Lots of work this morning on clarifying what we should do with hyphs. Here's the breakdown:
- We should fix the delimiters in the source data, not in the output process. That means:
-ʔ- becomes <ʔ> +a+ becomes <a> +C₂+ becomes <C₂> +CVC+ becomes <CVC>BUT ONLY (in the last two cases) where the same root morpheme appears before and after the sequence.
- The string-replacement code I wrote yesterday to crudely accomplish this in the output should be removed, since the standard hyph output will now be correct anyway.
- The deletions mentioned in SMK's post should be carried out by pre-processing the whole hyph before the "translated hyph" is created:
- Delete the second/rightmost instance of the root after these morphemes: inchoative (xml:id="ʔ"), characteristic (xml:id="CHAR"), out of control (xml:id="OC"), but only when they are infixes; you can now tell this context by the angle-bracket text nodes surrounding them.
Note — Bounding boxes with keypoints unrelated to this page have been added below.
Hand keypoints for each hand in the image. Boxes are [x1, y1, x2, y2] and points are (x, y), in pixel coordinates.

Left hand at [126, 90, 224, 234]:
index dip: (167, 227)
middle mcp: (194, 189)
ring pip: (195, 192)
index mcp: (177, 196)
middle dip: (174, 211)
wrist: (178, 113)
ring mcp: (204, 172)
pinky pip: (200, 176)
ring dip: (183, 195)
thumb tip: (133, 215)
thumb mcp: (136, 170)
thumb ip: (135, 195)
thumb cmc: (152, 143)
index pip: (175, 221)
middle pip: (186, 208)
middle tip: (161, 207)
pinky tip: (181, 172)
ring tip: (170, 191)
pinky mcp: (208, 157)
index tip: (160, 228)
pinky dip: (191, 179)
Note that there may be more than one infix separating the two roots (there are no instances of this right now, but there will be as more data is processed).
- Delete the first/leftmost instance of the root before the repetitive morpheme (xml:id="REP"), and put the root symbol before the second part of the root (again, only where it is an infix, determined by surrounding text nodes).
- The other part of SMK's post, relating to the situation where a root morpheme has no gloss, is now changed: we do not keep the other instance of the root, but instead we replace the unglossed root with a smallcapped label "Unk", signifying "unknown".
ECH also sends these instructions re changes to the indexes in the appendix, having changed the feature structures of clitics. I've implemented these:Put the List of Root Morphemes first, and maybe change the headings as I've indicated here:
Four Appendices 1. List of Root Morphemes all roots (but not stems) (i.e. anything with <f name="baseType"> <symbol value="root"/></f>) 2. List of Lexical Affixes (from lex-pref.xml and lex-suf.xml) 3. List of Grammatical Morphemes -all grammatical affixes (those in the five affix xml files) plus inflectional clitics The inflectional clitics are defined as <f name="baseType"> <symbol value="clitic"/> AND <f name="cliticType"> <symbol value="inflectional"/> 4. List of Particles -all particles (particles.xml),
It makes sense to have the List of Root Morphemes because this provides a different information than what is in the Root-based Index. The Root-based Index is a listing of all the words in the dictionary organized by root, and with morphological breakdowns; the List of Root Morphemes in the Appendix is simply a list of all the root morphemes. It is therefore a subset of the information in the Root-based Index, but in listing only morphemes it parallels the other 3 appendices which are lists of different categories of morphemes. So the Appendices will list all the individual morphemes in the dictionary.